There was little I could do for him, this sweet, innocent-but-not-innocent human. The way he shone was almost painful to look at, shimmering and beautiful and something I could never have. But despite our assured future misery, I could give him at least one thing: the truth.

“I do.”

Stranger yet, he smiled at me. His gaze drifted away from my eyes after a moment, down to where the most recent of my star marks, still sensitive and hot, crept up the side of my neck.

His hand drifted up as he looked, as though he wanted to touch it. Madly, I wanted him to. No one touched my marks. Not even me most days.

But his hands were small and soft, and his skin radiated blessed cool in the middle of the jungle heat of Thorzan. For reasons I could not name, I wanted nothing more than to feel his touch on me.

Still, not the new one.

“Not that one,” I rasped.

He startled and looked back up at my face. Unlike the other humans, he didn’t flinch away from my too-blue Thorzi eyes. “What?”

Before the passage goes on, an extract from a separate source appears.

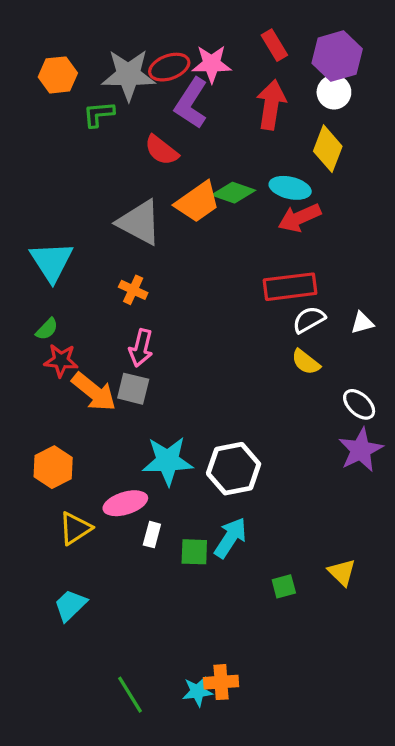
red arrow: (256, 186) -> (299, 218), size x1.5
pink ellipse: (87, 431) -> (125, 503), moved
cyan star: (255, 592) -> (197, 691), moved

I reached out and took his hand in mine—gently, in case he wanted to pull away. Instead of touching it to the new mark on my neck, I pulled it up and set it on the mark on the right side of my chest. My very first mark.

As I held his hand over it, I lifted my free one, allowing the purple spiked blade to extend from the center of my palm. “This mark allows me to make these. One in each hand.”

“It’s hot,” he murmured, staring at it in awe.

I nodded. “It is made of plasma. Like the star that made the mark in my skin.”